Look, I understand the March Of Progress and all that, and I know that technology becomes outdated after a while.  I just wish that the “while” would last a little longer.

And no, I’m not going to “stream” movies — at least, not the movies that I love and want to watch over and over again — because as any fule kno, what the “Cloud” giveth, the Cloud can take away (often without warning) and I refuse to be held hostage by the fucking movie studios (e.g. the horrible Disney Corporation, or Netflix).  The ordinary movies (i.e. most of them) I can watch once and never watch again without regret;  but the gems?  oh no, I wantssss them all, my Precioussss, so that I can enjoy them anytime I want and not when Global Entertainment MegaCorp says I can (or can’t, a pox on them).

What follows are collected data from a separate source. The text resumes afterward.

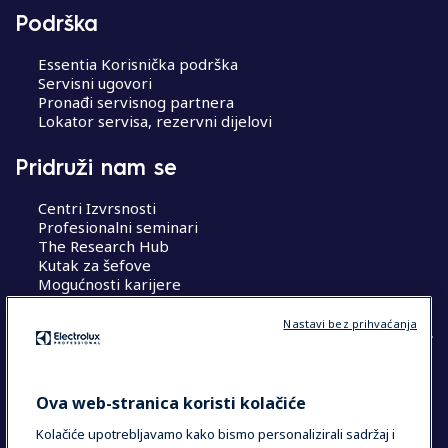
Podrška
Essentia Korisnička podrška
Servisni ugovori
Pronađi servisnog partnera
Lokator servisa, rezervni dijelovi
Pridruži nam se
Centri Izvrsnosti
Profesionalni seminari
The Research Hub
Kutak za šefove
Mogućnosti karijere
Nastavi bez prihvaćanja
COUNTRY AND LANGUAGE
Ova web-stranica koristi kolačiće
VAŠ ODABIR: HRVATSKA
Kolačiće upotrebljavamo kako bismo personalizirali sadržaj i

Ditto books, by the way.  I’ve talked before about why I can’t use Kindle (see below* for the Cliff Notes version), so forget e-books of any kind whatsoever.  And I have hundreds of audio CDs, ergo I have a couple of backup CD players for the time when the poxy recording industry [50,000-word rant deleted]  decides that CD ownership is a Bad Thing.

Possession isn’t just 9/10 of the law when it comes to my viewing, listening and reading pleasure:  it’s all of the law, and I intend to keep it that way.

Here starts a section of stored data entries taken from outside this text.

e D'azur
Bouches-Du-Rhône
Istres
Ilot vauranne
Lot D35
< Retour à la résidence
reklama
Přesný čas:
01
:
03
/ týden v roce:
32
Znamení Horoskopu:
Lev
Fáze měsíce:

*I’ve never bought into e-books.  I tried a Kindle, but it might as well been kindling for all the appeal it has to me.  Here’s the reason why: my eyesight is failing [Old Fart Problem #4], which means I have to increase the font size to see the words properly.  Problem:  I read at about 2,000 words per minute (always have), which means that I get a blister on my thumb from hitting the “Next Page” button on a Kindle, and anyone in the room with me will eventually complain about the noise of the constant rapid-fire clicking.

And that’s the other problem, right there:  I love the feel of a book in my hands.  I love the ability to flip backwards to re-read a passage that turned out to be important later on.  I love the fact that once I own a book, it can’t be taken away from me electronically by some algorithm which decides that I’ve had the content “long enough” (as though there’s an expiration date on ownership).